И в этот раз, как и в прошлый, Анне было приятно позировать живописцу. Она, словно играя, тоже старалась так же въедливо смотреть на Матвеева, как он смотрел на нее. Обезьянничала. Будто не он с нее писал портрет, а наоборот. "Ужасно глупо все-таки сидеть безо всякого дела", – думала принцесса.

А живописца одушевляло сегодня одно желание, ему хотелось хотя бы на холсте сорвать с Анны все покровы, пробиться через чопорность, стыдливость к телу, к душе. Хотелось заставить ее, чтобы там, под модной высокой прической, хоть что-нибудь шевельнулось ему навстречу.
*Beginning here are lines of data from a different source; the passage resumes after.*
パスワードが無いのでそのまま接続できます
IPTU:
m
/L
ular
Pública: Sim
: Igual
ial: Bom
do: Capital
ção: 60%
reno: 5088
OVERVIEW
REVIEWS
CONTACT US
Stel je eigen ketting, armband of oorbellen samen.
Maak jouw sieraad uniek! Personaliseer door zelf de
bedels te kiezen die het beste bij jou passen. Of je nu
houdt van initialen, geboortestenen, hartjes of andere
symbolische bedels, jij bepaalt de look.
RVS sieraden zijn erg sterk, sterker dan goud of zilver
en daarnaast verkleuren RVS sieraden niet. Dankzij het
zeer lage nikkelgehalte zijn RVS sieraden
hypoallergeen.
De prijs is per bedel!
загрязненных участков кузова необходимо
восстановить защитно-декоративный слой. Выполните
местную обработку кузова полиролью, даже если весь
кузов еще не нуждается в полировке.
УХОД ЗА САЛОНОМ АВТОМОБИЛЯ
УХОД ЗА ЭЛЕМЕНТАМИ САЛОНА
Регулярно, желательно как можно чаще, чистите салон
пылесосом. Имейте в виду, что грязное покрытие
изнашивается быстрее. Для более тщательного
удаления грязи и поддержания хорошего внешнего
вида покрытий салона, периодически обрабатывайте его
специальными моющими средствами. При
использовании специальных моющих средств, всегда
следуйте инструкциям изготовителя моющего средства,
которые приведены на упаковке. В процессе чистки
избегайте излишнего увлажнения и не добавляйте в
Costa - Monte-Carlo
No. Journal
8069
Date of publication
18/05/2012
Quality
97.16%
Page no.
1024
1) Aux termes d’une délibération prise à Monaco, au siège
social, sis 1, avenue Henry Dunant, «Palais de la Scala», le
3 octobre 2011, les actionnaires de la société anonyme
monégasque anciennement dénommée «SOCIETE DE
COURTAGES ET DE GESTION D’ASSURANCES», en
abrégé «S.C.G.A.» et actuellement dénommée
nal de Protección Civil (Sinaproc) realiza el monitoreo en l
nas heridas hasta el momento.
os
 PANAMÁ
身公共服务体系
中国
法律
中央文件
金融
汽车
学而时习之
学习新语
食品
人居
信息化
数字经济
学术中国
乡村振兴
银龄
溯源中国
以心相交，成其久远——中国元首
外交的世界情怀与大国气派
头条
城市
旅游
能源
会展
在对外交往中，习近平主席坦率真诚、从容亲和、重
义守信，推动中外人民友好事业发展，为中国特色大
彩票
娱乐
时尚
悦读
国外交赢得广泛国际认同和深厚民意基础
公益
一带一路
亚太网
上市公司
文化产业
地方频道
Просветленными глазами глядел он на Анну и на свой едва закрашенный холст, где вдруг сильно проступила полунагая женская фигура. "Увидели бы это, огнем бы жгли в ушаковской канцелярии", – весело подумал Матвеев. И провел кистью еще и еще, чтоб хоть самому себе доказать что-то. Ну! Его как обжарило, когда сам увидел. У Андрея даже лопатки вспотели. Он неистово, оголтело, нахраписто писал. Холст звенел под ударами кисти, он его скреб шпахтелем, разглаживал ладонью. Его напористость обвораживала Анну. "Послал бы мне бог такого любовника", – подумала она игриво. Матвеев самозабвенно жил в самом себе и наносил краску с такой силой, что подрамник, мольберт и, кажется, даже пол и стены – все тряслось и колотилось. Матвееву пришлось обхватить картину свободной рукой. "Что-то он не в себе. У него сегодня не все дома, что ли?" – подумала Анна. Да нет! У каждого из этих художников есть то, чего никогда не встретишь во дворцах. Они – бесхитростные, живые люди. Как только пахнет на них краской, закусывают удила, срываются во весь опор. Принцессе Анне приходилось позировать немцам, итальянцу. Те исполняли заказ бесчувственно, холодно, с расчетом. Казалось, что в них остановилась кровь и сердце, страшно было даже вздохнуть, чтоб не нарушить эту академическую застылость. Наверное, эти блаженные беседуют с музами в полусне, сладким шепотом. Видела Анна и других живописцев – огненных, темпераментных. А этот Матвеев был просто безумец. Он полыхал, как печь, глаза свел к переносице, ходил с выкрутасом, вскидывался, выгибался, отбегал в сторону, прищуривался, отводил голову вбок, бежал к холсту, неистовствовал. "А может, он опытный любезник, – подумала Анна, – и нарочно развел здесь эту комедь. Попробуй отгадай… Нет, он все же походит на бешеного сегодня", – решила она и, чтобы успокоить его, ласково ему улыбнулась. Матвеев удовлетворенно поджал губы.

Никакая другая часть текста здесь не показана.